Ukraine had previously said it was aware that Russia was assembling thousands of troops along the northeastern border. Ukrainian President Volodymyr Zelenskyy said his forces were prepared for the ground assault.
“Ukraine met them there with troops: brigades and artillery,” he told a news conference.
Ukraine has sent more forces to the area as reinforcements.
Vitaliy Ganchev, a Russian-installed official in the Kharkiv region, said on the Telegram app that there was “fighting on several parts of the line of contact, including in the border areas”, and asked residents “to be careful and not to leave shelters without an urgent need”.
Kharkiv’s Governor Oleh Syniehubov said the authorities were evacuating about 3,000 civilians from Vovchansk, fewer than five kilometres (three miles) from the border, which had come under heavy shelling.
New front
Ukraine chased Russian troops out of most of the Kharkiv region in 2022, the first year of the war, but after weathering the Ukrainian counteroffensive last year, Russian forces are back on the offensive and slowly advancing in the Donetsk region further south.

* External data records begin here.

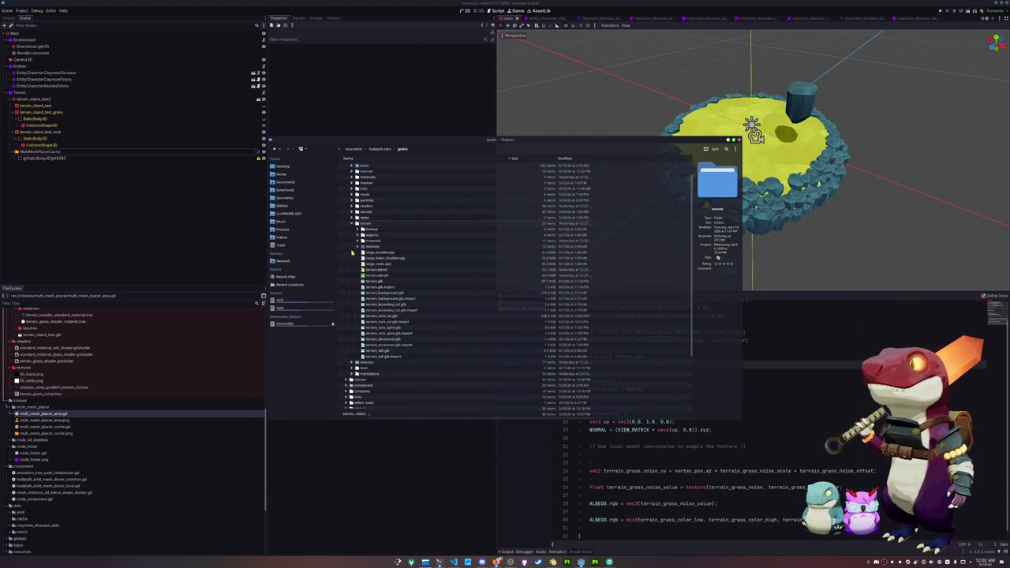
{"action": "left_click", "coordinate": [354, 222]}
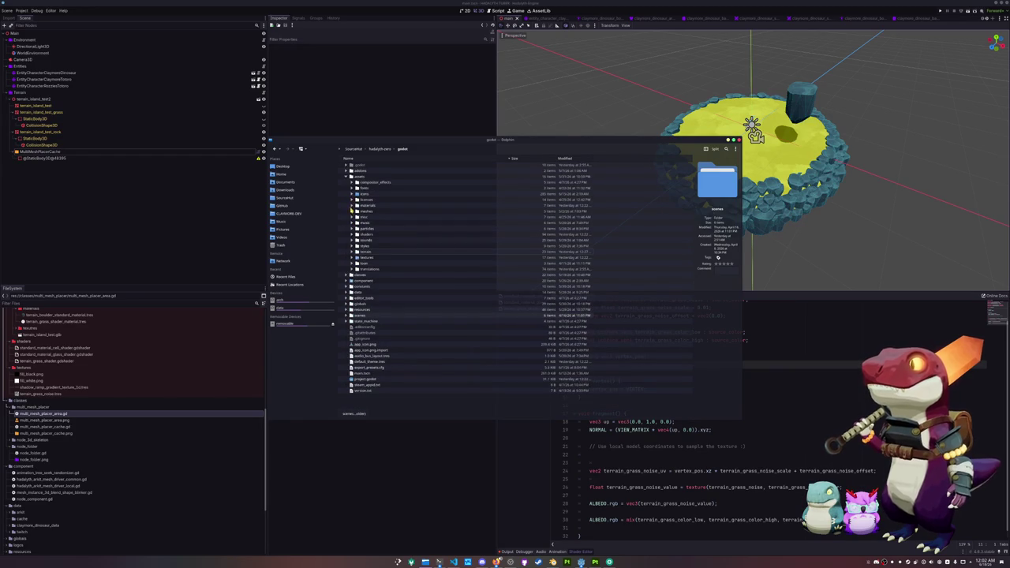
Select the terrain_foliage bush, fern, grass, mangrove and mushroom folders in meshes/props.
{"action": "left_click", "coordinate": [351, 211]}
{"action": "left_click", "coordinate": [358, 234]}
{"action": "scroll", "coordinate": [360, 271], "scroll_direction": "down", "scroll_amount": 2}
{"action": "left_click", "coordinate": [388, 270]}
{"action": "left_click", "coordinate": [390, 265]}
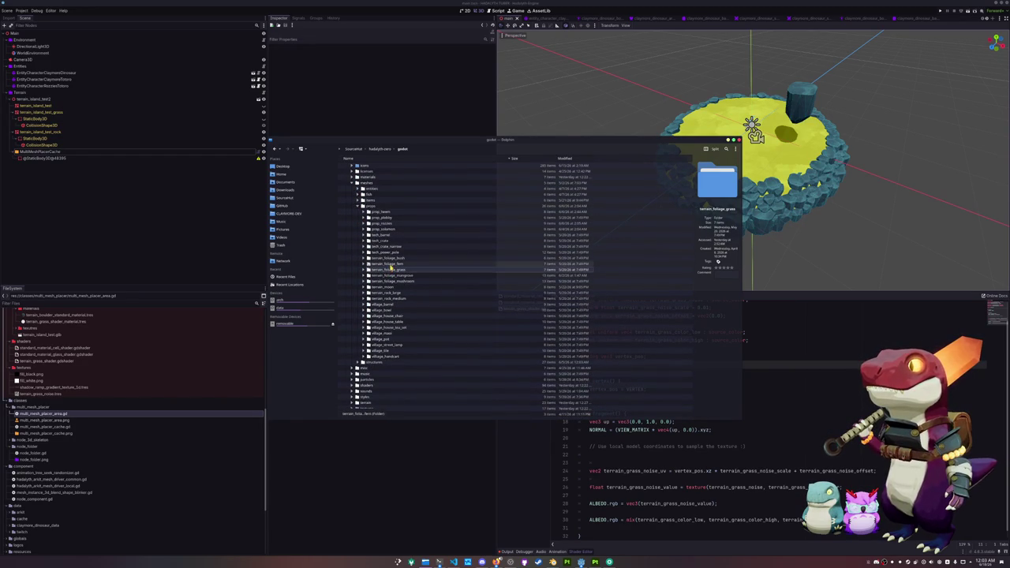
{"action": "left_click", "coordinate": [393, 281]}
{"action": "left_click", "coordinate": [395, 283], "text": "shift"}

Fears grew in March over the Kremlin’s intentions in the Kharkiv region when Putin called for the creation of a buffer zone inside Ukrainian territory when asked whether he thought it necessary to take Kharkiv, which borders Belgorod, a Russian province that has come under regular attack from Ukraine.
Since then, Kharkiv, which is particularly vulnerable because of its proximity to Russia, has been hammered by air raids that have caused major damage to the region’s power infrastructure.
Friday’s assault opens a new front, with Russia reportedly intent on exploiting a window of opportunity to make small, tactical gains while Ukraine remains outgunned and outmanned.
Ukrainian officials have repeatedly said that they need more Western-supplied weapons to hold out and ultimately push back Russian troops. On Thursday, Zelenskyy said that the United States’s $61bn military aid package would turn the tide.
Friday’s advance into Kharkiv came as Ukraine began to receive parcels of long-delayed US military aid for the first time in weeks. On Friday, a high-ranking Ukrainian military source told Reuters that Ukraine expects US-made F-16 fighter jets to be delivered in June-July.
Ukraine’s parliament voted on Thursday to crack down on draft dodgers, as the country grapples with a serious shortage of soldiers available to fight more than two years of war.
The bill, backed by a majority of lawmakers but not yet signed into law by Zelenskyy, includes raising fines for anyone caught trying to avoid the call-up and allowing authorities to detain draft dodgers for up to three days.
It comes in the same week that Parliament passed a bill allowing some convicts to enlist in the army and days before a new mobilisation law, that lowers the minimum age for new recruits, is due to come into force.